O isolamento social é uma das medidas mais eficazes no controle da disseminação do COVID-19, porém, esse cenário traz desafios como o aumento da violência doméstica que já atinge 2 em cada 5 lares na região metropolitana de Belo Horizonte, de acordo com pesquisa realizada pelo Instituto Olhar/Netquest/Crisp-UFMG.
Engane-se quem pensa que violência doméstica é só aquela praticada pelos maridos contra suas esposas, ou companheiros contra companheiras. A jurisprudência dos Tribunais superiores já admitem a aplicação da lei em casos envolvendo namorados, casais homoafetivos, mãe e filha, padrasto e enteada, e irmãos. Também é importante ressaltar que não tem necessidade das pessoas envolvidas no fato morarem sob o mesmo teto, na mesma residência.
Em um Recurso Ordinário em habeas Corpus (RHC 27.622) o Ministro Relator considerou que a Lei Maria da penha foi criada para amparar as desigualdades presentes nas relações domésticas, de coabitação ou de hospitalidade, embora a referida legislação tenha dado ênfase para a proteção da mulher, ela não deixou de lado os outros vulneráveis, como idosos e portadores de deficiência física.
Um bom exemplo está na mudança que a Lei Maria da Penha fez no art. 129, parágrafo 9º, do Código Penal, que agravou a pena para da lesão corporal em crimes praticado com violência doméstica, para vítimas em geral:
“Art. 129. Ofender a integridade corporal ou a saúde de outrem:
Violência Doméstica (Incluído pela Lei nº 10.886, de 2004)
§ 9o Se a lesão for praticada contra ascendente, descendente, irmão, cônjuge ou companheiro, ou com quem conviva ou tenha convivido, ou, ainda, prevalecendo-se o agente das relações domésticas, de coabitação ou de hospitalidade: (Redação dada pela Lei nº 11.340, de 2006)
Pena – detenção, de 3 (três) meses a 3 (três) anos. (Redação dada pela Lei nº 11.340, de 2006)”
Em seu voto o Ministro Relator Jorge Mussi destacou:
“Com efeito, não obstante a Lei n. 11.340/06 tenha sido editada com o escopo de tutelar com mais rigor a violência perpetrada contra a mulher no âmbito doméstico, não se verifica qualquer irregularidade no acréscimo de pena operado pelo legislador ordinário no preceito secundário do § 9º do artigo 129 do Código Penal.

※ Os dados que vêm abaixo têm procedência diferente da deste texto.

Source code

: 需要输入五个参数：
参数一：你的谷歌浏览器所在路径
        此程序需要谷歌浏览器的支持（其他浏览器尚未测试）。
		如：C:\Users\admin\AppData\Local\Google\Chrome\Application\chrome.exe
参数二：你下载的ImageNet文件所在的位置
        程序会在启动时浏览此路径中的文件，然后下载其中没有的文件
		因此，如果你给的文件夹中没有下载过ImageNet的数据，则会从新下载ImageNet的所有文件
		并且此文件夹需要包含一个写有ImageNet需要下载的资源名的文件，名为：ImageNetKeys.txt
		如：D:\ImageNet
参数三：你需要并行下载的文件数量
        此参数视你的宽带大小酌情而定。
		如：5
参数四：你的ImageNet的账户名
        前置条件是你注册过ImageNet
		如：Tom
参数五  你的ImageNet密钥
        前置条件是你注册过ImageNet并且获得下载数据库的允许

Na verdade, o referido diploma alterador foi introduzido no ordenamento jurídico para tutelar as desigualdades encontradas nas relações domésticas, de coabitação ou de hospitalidade, e embora tenha dado enfoque à mulher, na maioria das vezes em desvantagem física frente ao homem, não se esqueceu dos demais agentes destas relações que também se encontram em situação de vulnerabilidade, como os portadores de deficiência, a exemplo do § 11 do artigo 129 do Código Penal, também alterado pela Lei n. 11.340/06.
Assim, embora as suas disposições específicas sejam voltadas à mulher, não é correto afirmar que o apenamento mais gravoso dado ao delito de lesões corporais praticado no âmbito das relações domésticas seria aplicável apenas quando a vítima fosse de tal gênero, pelo simples fato desta alteração ter se dado pela Lei n. 11.340/06, mais conhecida como Lei Maria da Penha, mormente porque observada a pertinência temática e a adequação da espécie normativa modificado”
A pesquisa realizada pela Universidade Federal de Minas Gerais apontou que durante o isolamento social imposto pela pandemia, 39,7% dos entrevistados sofreram algum tipo de violência doméstica, sendo que 6,5% afirmaram que isso ocorreu pela primeira vez neste período, e por fim traz que 9,4% relatam uma intensidade maior nas agressões.
Importante frisar que a Lei Maria da Penha traz diversos tipos de violência doméstica, não se restringindo apenas as agressões físicas, conforme traz o art.5º da lei nº11.340/06, que configura como violência doméstica qualquer ação que resulte sofrimento físico, sexual ou psicológico , além do dano patrimonial ou moral da vítima.